An analytical model for shale gas transport in kerogen nanopores coupled with real gas effect and surface diffusion

Understanding the behavior of shale gas transport in kerogen is a key issue in predicting gas production. The reservoir structure is characterized by widespread micro/nanoscale pores, various occurrence states, and typical high pressure. An analytical model is proposed to effectively reveal the gas transport behavior in kerogen nanopores. The model can fully consider the real gas effect, gas slippage, and surface diffusion derived from absorbed gas. In particular, a method based on dense gas theory with the Redlich-Kwong equation of state is used to acquire the viscosity of shale gas under high pressure. The second-order slippage boundary condition coupled with surface diffusion is presented to describe the free gas slippage, and Langmuir isotherm theory and Fick's law are adopted to calculate the surface diffusion. The real gas effect has a significant effect on the physical properties of methane, Knudsen number, and the flow behaviors of free gas and adsorbed gas. The surface diffusion velocity can enhance the free gas flow. The mass flow rate of total adsorbed gas increases as pore size increases, and its major influence is obtained from the induced free gas at the increased pore size.

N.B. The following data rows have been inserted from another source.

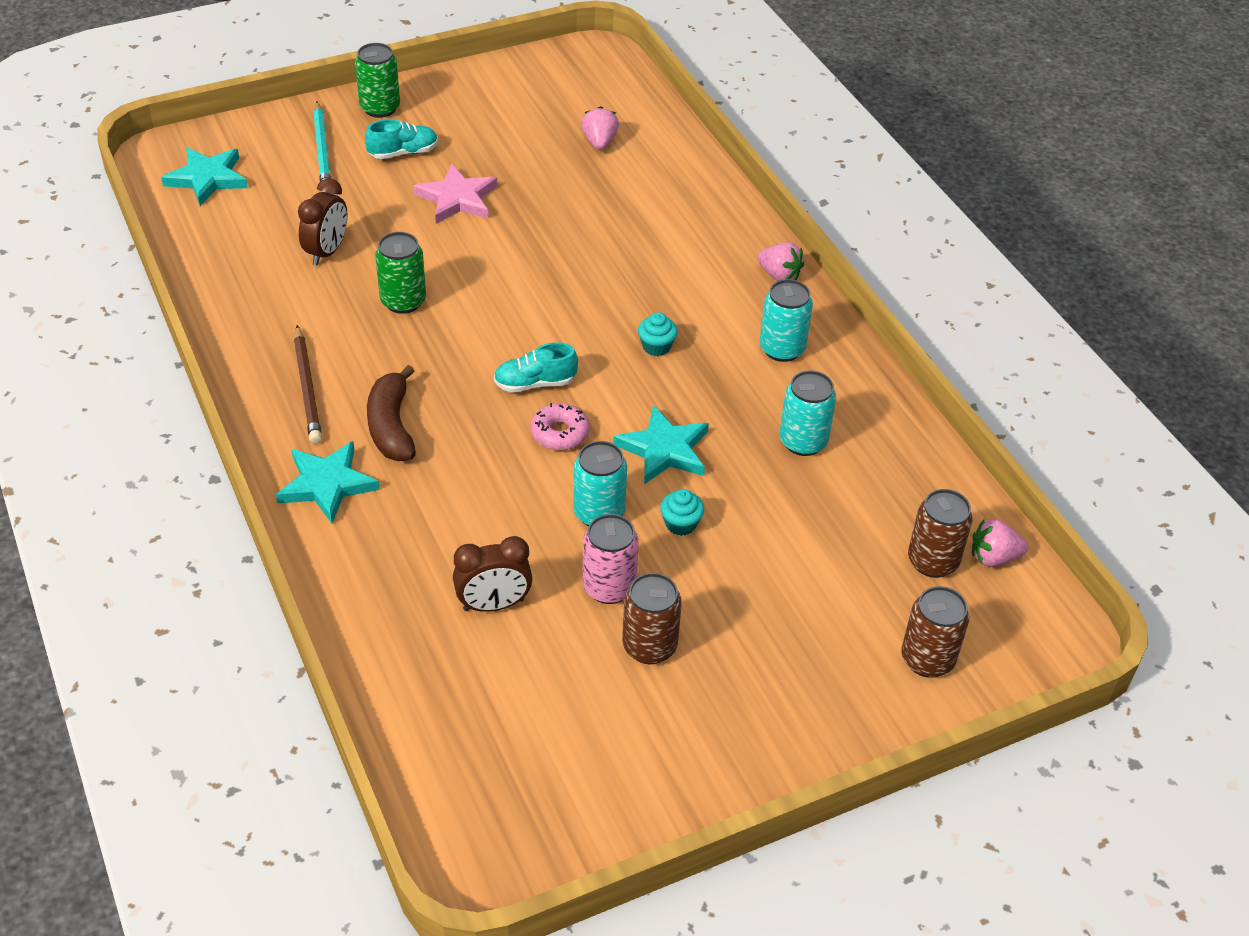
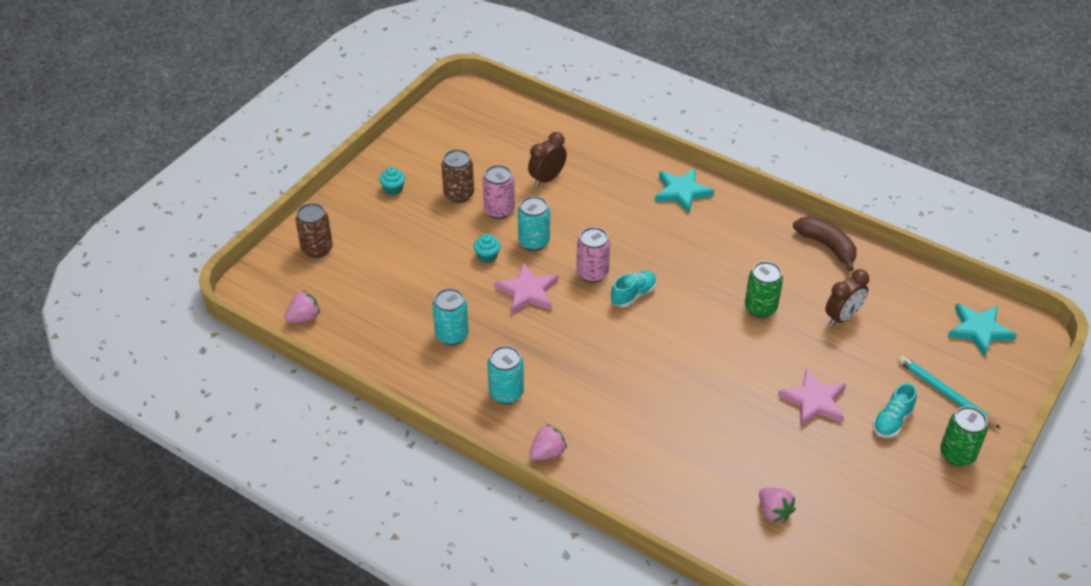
camera: 150 degrees right, 0 degrees up
(307, 388) = (749, 232): brown pencil -> none
(327, 252) = (842, 317): brown clock -> brown clock turned 120 degrees counterclockwise
(391, 426) = (683, 234): brown banana -> brown banana (827, 246)
(560, 433) = (592, 273): pink donut -> pink can
(656, 347) = (584, 354): turquoise cupcake -> turquoise cupcake (393, 189)
(664, 449) = (527, 292): turquoise star -> pink star
(779, 275) = (547, 452): pink strawberry -> pink strawberry turned 135 degrees clockwise
(932, 561) = (338, 299): brown can -> none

The slippage effect is reduced as the pressure increases and the temperature decreases. The absorbed gas comprises a substantial proportion of the total gas produced when the pore size is less than 2 nm. The combined influences of slippage effect and absorbed gas cannot be ignored when the pore size is less than 10 nm. This work provides a comprehensive and theoretical guidance for the effective development of shale gas.